● What to do: Return all of the following entries as written, but without the images.

Record set Block Start

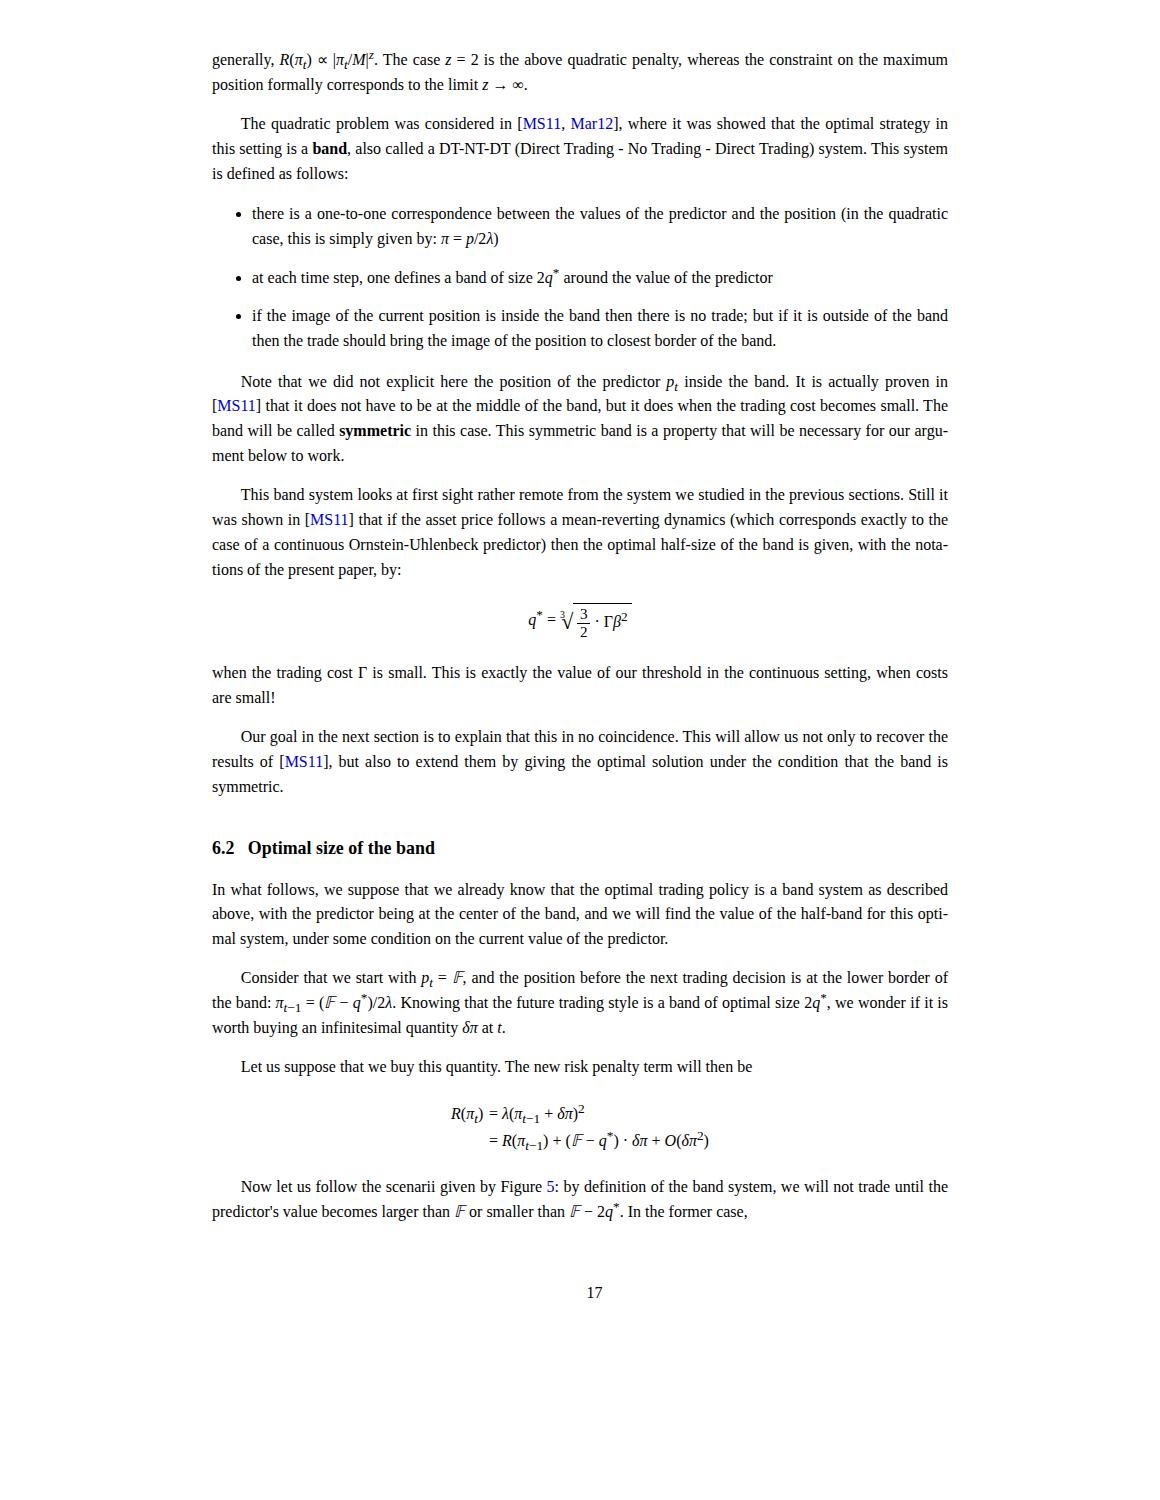generally, R(πt) ∝ |πt/M|z. The case z = 2 is the above quadratic penalty, whereas the constraint on the maximum position formally corresponds to the limit z → ∞.
The quadratic problem was considered in [MS11, Mar12], where it was showed that the optimal strategy in this setting is a band, also called a DT-NT-DT (Direct Trading - No Trading - Direct Trading) system. This system is defined as follows:
there is a one-to-one correspondence between the values of the predictor and the position (in the quadratic case, this is simply given by: π = p/2λ)
at each time step, one defines a band of size 2q* around the value of the predictor
if the image of the current position is inside the band then there is no trade; but if it is outside of the band then the trade should bring the image of the position to closest border of the band.
Note that we did not explicit here the position of the predictor pt inside the band. It is actually proven in [MS11] that it does not have to be at the middle of the band, but it does when the trading cost becomes small. The band will be called symmetric in this case. This symmetric band is a property that will be necessary for our argument below to work.
This band system looks at first sight rather remote from the system we studied in the previous sections. Still it was shown in [MS11] that if the asset price follows a mean-reverting dynamics (which corresponds exactly to the case of a continuous Ornstein-Uhlenbeck predictor) then the optimal half-size of the band is given, with the notations of the present paper, by:
q* = 3√32 · Γβ2
when the trading cost Γ is small. This is exactly the value of our threshold in the continuous setting, when costs are small!
Our goal in the next section is to explain that this in no coincidence. This will allow us not only to recover the results of [MS11], but also to extend them by giving the optimal solution under the condition that the band is symmetric.
6.2 Optimal size of the band
In what follows, we suppose that we already know that the optimal trading policy is a band system as described above, with the predictor being at the center of the band, and we will find the value of the half-band for this optimal system, under some condition on the current value of the predictor.
Consider that we start with pt = 𝔽, and the position before the next trading decision is at the lower border of the band: πt−1 = (𝔽 − q*)/2λ. Knowing that the future trading style is a band of optimal size 2q*, we wonder if it is worth buying an infinitesimal quantity δπ at t.
Let us suppose that we buy this quantity. The new risk penalty term will then be
| R ( π t ) | = λ ( π t −1 + δπ ) 2 |
| | = R ( π t −1 ) + ( 𝔽 − q * ) · δπ + O ( δπ 2 ) |
Now let us follow the scenarii given by Figure 5: by definition of the band system, we will not trade until the predictor's value becomes larger than 𝔽 or smaller than 𝔽 − 2q*. In the former case,
17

Record set Block End

● Output of the exercise:
generally, R(πt) ∝ |πt/M|z. The case z = 2 is the above quadratic penalty, whereas the constraint on the maximum position formally corresponds to the limit z → ∞.
The quadratic problem was considered in [MS11, Mar12], where it was showed that the optimal strategy in this setting is a band, also called a DT-NT-DT (Direct Trading - No Trading - Direct Trading) system. This system is defined as follows:
there is a one-to-one correspondence between the values of the predictor and the position (in the quadratic case, this is simply given by: π = p/2λ)
at each time step, one defines a band of size 2q* around the value of the predictor
if the image of the current position is inside the band then there is no trade; but if it is outside of the band then the trade should bring the image of the position to closest border of the band.
Note that we did not explicit here the position of the predictor pt inside the band. It is actually proven in [MS11] that it does not have to be at the middle of the band, but it does when the trading cost becomes small. The band will be called symmetric in this case. This symmetric band is a property that will be necessary for our argument below to work.
This band system looks at first sight rather remote from the system we studied in the previous sections. Still it was shown in [MS11] that if the asset price follows a mean-reverting dynamics (which corresponds exactly to the case of a continuous Ornstein-Uhlenbeck predictor) then the optimal half-size of the band is given, with the notations of the present paper, by:
q* = 3√32 · Γβ2
when the trading cost Γ is small. This is exactly the value of our threshold in the continuous setting, when costs are small!
Our goal in the next section is to explain that this in no coincidence. This will allow us not only to recover the results of [MS11], but also to extend them by giving the optimal solution under the condition that the band is symmetric.
6.2 Optimal size of the band
In what follows, we suppose that we already know that the optimal trading policy is a band system as described above, with the predictor being at the center of the band, and we will find the value of the half-band for this optimal system, under some condition on the current value of the predictor.
Consider that we start with pt = 𝔽, and the position before the next trading decision is at the lower border of the band: πt−1 = (𝔽 − q*)/2λ. Knowing that the future trading style is a band of optimal size 2q*, we wonder if it is worth buying an infinitesimal quantity δπ at t.
Let us suppose that we buy this quantity. The new risk penalty term will then be
| R ( π t ) | = λ ( π t −1 + δπ ) 2 |
| | = R ( π t −1 ) + ( 𝔽 − q * ) · δπ + O ( δπ 2 ) |
Now let us follow the scenarii given by Figure 5: by definition of the band system, we will not trade until the predictor's value becomes larger than 𝔽 or smaller than 𝔽 − 2q*. In the former case,
17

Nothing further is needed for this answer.